## [Materials provided]
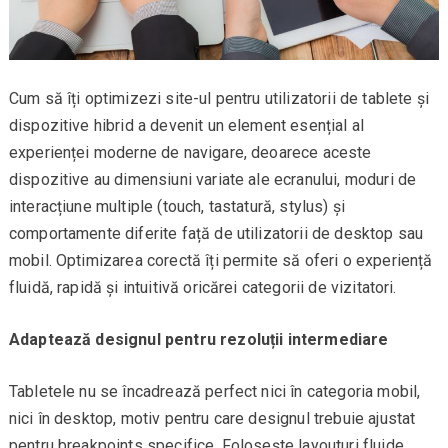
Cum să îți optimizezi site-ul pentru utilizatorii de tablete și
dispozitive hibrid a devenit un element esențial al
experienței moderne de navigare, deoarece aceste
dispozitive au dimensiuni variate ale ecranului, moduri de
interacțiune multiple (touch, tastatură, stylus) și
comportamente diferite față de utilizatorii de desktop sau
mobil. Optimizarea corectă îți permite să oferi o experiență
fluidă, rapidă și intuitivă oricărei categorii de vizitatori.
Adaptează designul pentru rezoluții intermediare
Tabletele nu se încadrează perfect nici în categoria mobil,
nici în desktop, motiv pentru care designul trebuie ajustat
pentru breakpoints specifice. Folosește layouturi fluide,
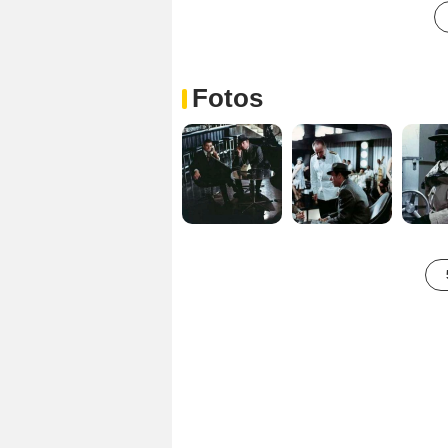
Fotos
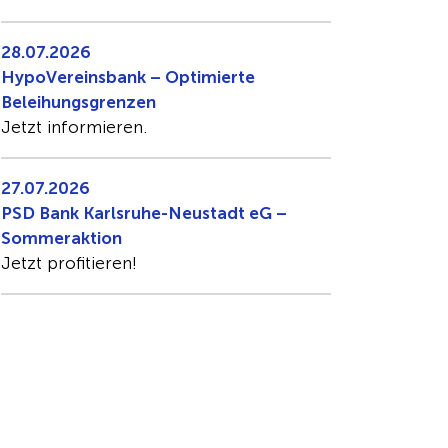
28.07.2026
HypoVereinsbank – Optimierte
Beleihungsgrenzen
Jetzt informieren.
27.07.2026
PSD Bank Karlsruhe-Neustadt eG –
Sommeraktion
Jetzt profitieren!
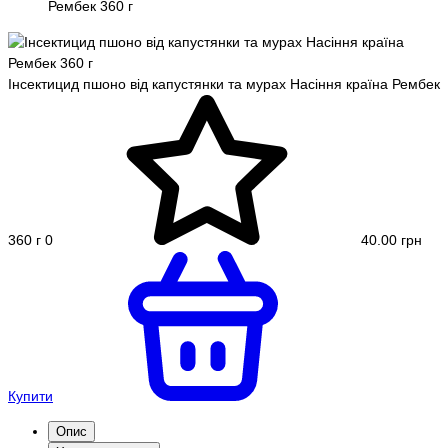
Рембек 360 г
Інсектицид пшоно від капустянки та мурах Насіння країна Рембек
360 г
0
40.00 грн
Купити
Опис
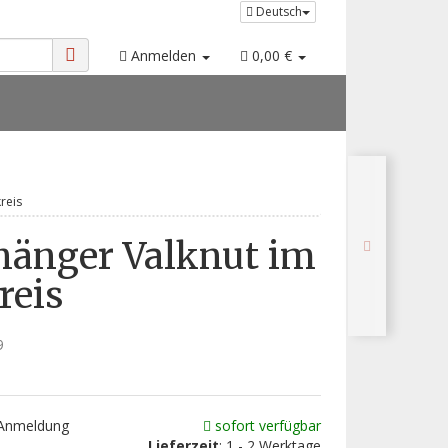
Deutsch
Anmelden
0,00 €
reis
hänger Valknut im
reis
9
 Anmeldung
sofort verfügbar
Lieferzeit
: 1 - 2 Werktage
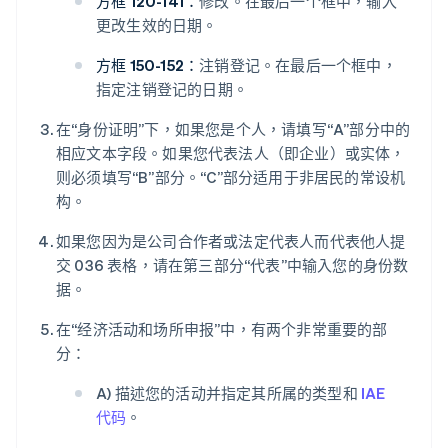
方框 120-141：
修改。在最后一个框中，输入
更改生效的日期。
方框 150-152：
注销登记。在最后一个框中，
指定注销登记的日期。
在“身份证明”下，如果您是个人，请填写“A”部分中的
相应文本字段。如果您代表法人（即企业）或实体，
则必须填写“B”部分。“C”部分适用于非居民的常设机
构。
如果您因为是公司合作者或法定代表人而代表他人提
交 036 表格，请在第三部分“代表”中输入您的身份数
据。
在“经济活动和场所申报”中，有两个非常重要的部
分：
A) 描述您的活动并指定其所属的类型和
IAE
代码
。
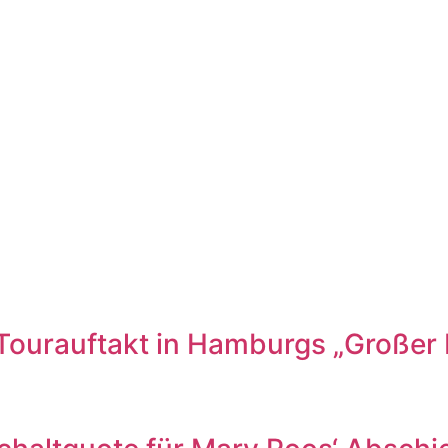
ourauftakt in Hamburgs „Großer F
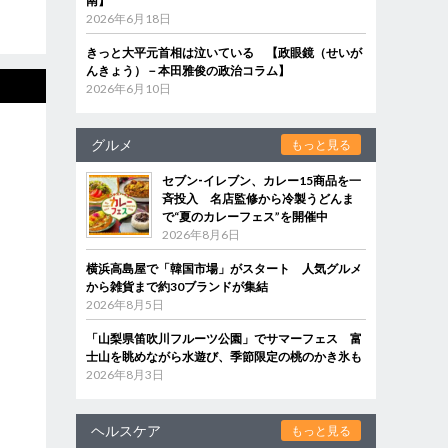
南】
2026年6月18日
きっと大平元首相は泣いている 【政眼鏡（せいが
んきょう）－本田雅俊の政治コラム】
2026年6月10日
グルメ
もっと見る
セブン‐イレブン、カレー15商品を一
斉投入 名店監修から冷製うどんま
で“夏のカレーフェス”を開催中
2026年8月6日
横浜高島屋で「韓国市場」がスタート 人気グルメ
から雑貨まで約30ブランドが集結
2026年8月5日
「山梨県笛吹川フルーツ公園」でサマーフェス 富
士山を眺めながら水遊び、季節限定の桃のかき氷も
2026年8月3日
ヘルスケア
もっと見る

## [Your instructions]
Copy from the entries above each line in which the string "pentru" can be found.

## [Task solution]
Cum să îți optimizezi site-ul pentru utilizatorii de tablete și
Adaptează designul pentru rezoluții intermediare
nici în desktop, motiv pentru care designul trebuie ajustat
pentru breakpoints specifice. Folosește layouturi fluide,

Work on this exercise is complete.